In return, the child-adult can be counted on to support the government in times of crisis or trouble, without asking too many questions as to the causes or consequences of the crises. Not only is the child ordinarily too frightened to challenge a parent who has life-or-death power over him, there is also a tremendous amount of loyalty and devotion that arises from this type of co-dependent relationship.
The co-dependency between the child-adult and his paternalistic government encourages the child-adult to feel that everything is okay because the government — his parent — is in charge of things. A good example of this phenomenon occurs here in the United States with respect to the banking system.
As I indicated in blog entries last month (July 14 and July 25), Americans have been taught to believe that the federal government is insuring the money they keep in banks. As most everyone knows, the federal agency responsible for this “insurance” is the FDIC. As I indicated in those blog entries, as long as it’s just a few banks that fail, no problem. The FDIC simply takes its “insurance” reserves and pays off the depositors.
But as I asked in last month’s blog entries, what happens if there is an industry-wide banking collapse? What then? The average American child-adult would rather not think about that. After all, what child wants to think about the frightening possibility that his parents are going to be unable to take care of him or that they’ve misled him.
Anyway, what are the chances of that happening? Everyone knows that the federal government has more than enough money to take care of all its obligations, right? Iraq. Afghanistan. Georgia. Overseas military bases and hundreds more here in the U.S. An ever-growing welfare system and warfare system. Wars on terrorism, drugs, immigrants, and poverty. Social Security, Medicare, Medicaid, grants, and subsidies.
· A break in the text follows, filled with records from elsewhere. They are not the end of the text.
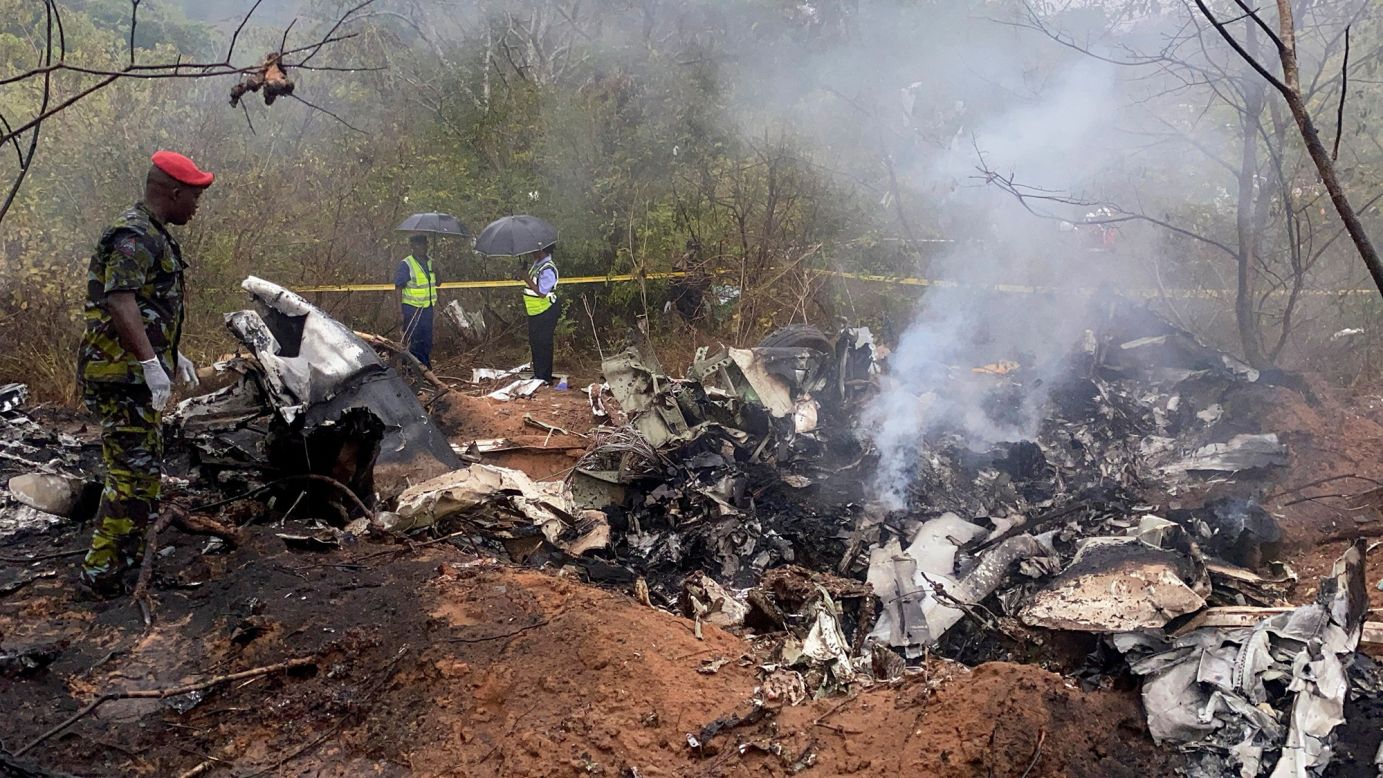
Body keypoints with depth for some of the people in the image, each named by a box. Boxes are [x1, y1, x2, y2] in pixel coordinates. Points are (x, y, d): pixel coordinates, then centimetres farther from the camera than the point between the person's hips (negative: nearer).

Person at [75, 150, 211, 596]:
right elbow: (119, 302, -28)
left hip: (139, 374, 11)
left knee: (145, 468, 18)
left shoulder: (154, 236, 17)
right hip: (123, 375, -11)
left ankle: (129, 555, 28)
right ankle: (100, 569, -3)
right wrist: (151, 363, -32)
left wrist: (174, 356, 29)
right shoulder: (133, 236, -16)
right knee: (135, 471, -9)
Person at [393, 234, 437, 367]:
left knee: (427, 338, 12)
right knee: (414, 340, -3)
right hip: (412, 308, -6)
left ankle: (426, 366, 24)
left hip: (427, 307, 6)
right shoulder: (406, 264, -10)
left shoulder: (431, 262, 9)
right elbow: (399, 287, -9)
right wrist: (400, 309, -13)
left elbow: (437, 282, 19)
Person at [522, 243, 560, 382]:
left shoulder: (548, 269, -22)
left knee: (543, 345, -2)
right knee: (535, 344, 17)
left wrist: (528, 279, -19)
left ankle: (544, 378, 7)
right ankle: (537, 375, 28)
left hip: (545, 313, -10)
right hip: (535, 312, 10)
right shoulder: (536, 264, 7)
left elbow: (542, 293, -25)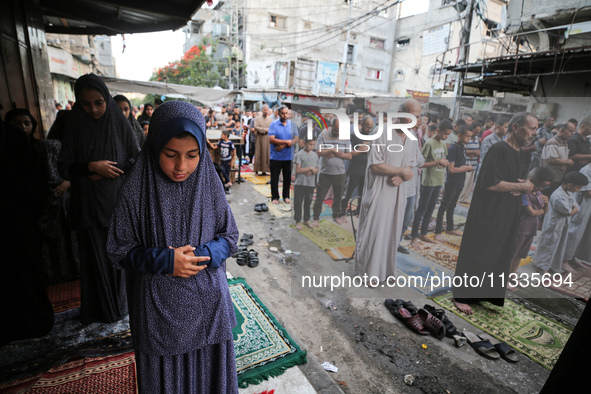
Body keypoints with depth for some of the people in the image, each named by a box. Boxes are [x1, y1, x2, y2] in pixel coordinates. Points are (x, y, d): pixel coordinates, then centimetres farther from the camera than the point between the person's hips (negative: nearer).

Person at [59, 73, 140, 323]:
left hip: (117, 201, 0)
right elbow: (64, 168, 1)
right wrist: (91, 167, -16)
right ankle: (98, 308, 25)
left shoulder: (120, 124, 0)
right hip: (88, 205, 1)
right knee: (94, 254, 7)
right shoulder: (75, 127, 2)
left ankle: (120, 303, 26)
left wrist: (110, 170, -12)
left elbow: (137, 160, -1)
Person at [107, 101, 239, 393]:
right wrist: (165, 260, -19)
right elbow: (118, 250, -4)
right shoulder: (136, 192, -13)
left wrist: (200, 255, -18)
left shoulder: (209, 184, -9)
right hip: (158, 306, -1)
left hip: (207, 301, 2)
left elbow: (229, 236, 0)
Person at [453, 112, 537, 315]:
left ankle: (489, 293, 31)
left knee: (500, 256, 15)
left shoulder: (521, 154, 13)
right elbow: (490, 183, -24)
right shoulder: (499, 149, -15)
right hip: (488, 213, -9)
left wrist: (525, 187, -3)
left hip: (508, 216, 9)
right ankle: (462, 296, 11)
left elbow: (523, 181, 21)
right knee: (477, 255, -1)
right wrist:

And on and on.
What’s the problem, right? Well, consider this report issued this morning on MSNBC.com that indicates that the FDIC “insurance” fund is nearly broke and that the FDIC might have to “borrow” money from the Treasury (which gets its money from some place) to cover future losses of depositors’ money:
“Those [9 bank] failures have depleted the insurance fund, which now stands at $45 billion — less than the FDIC is supposed to have on hand, according to Daniel Alpert, an investment banker at Westwood Capital. ‘You’re talking about roughly $45 billion of reserves insuring $4.5 trillion of deposits,’ he said. ‘And you’re in an environment right now where non-current loans, delinquent loans are increasing at a faster pace than banks putting aside reserves. That’s not a good thing.’”
Now, MSNBC goes out of its way to alleviate concerns among people, reminding them that the FDIC provides them with “insurance” that protects up to $100,000 in deposits, an amount that has steadily increased over the years.
But I repeat the question I asked in last month’s blog posts on this subject: What if there is an industry-wide banking collapse? Where does the federal government get the money to pay off all the depositors in all the banks? It’s a question that no co-dependent child-adult living in a paternalistic welfare-warfare state wishes to ask, much less think about it. That’s the job of the government. That’s the job of the parent.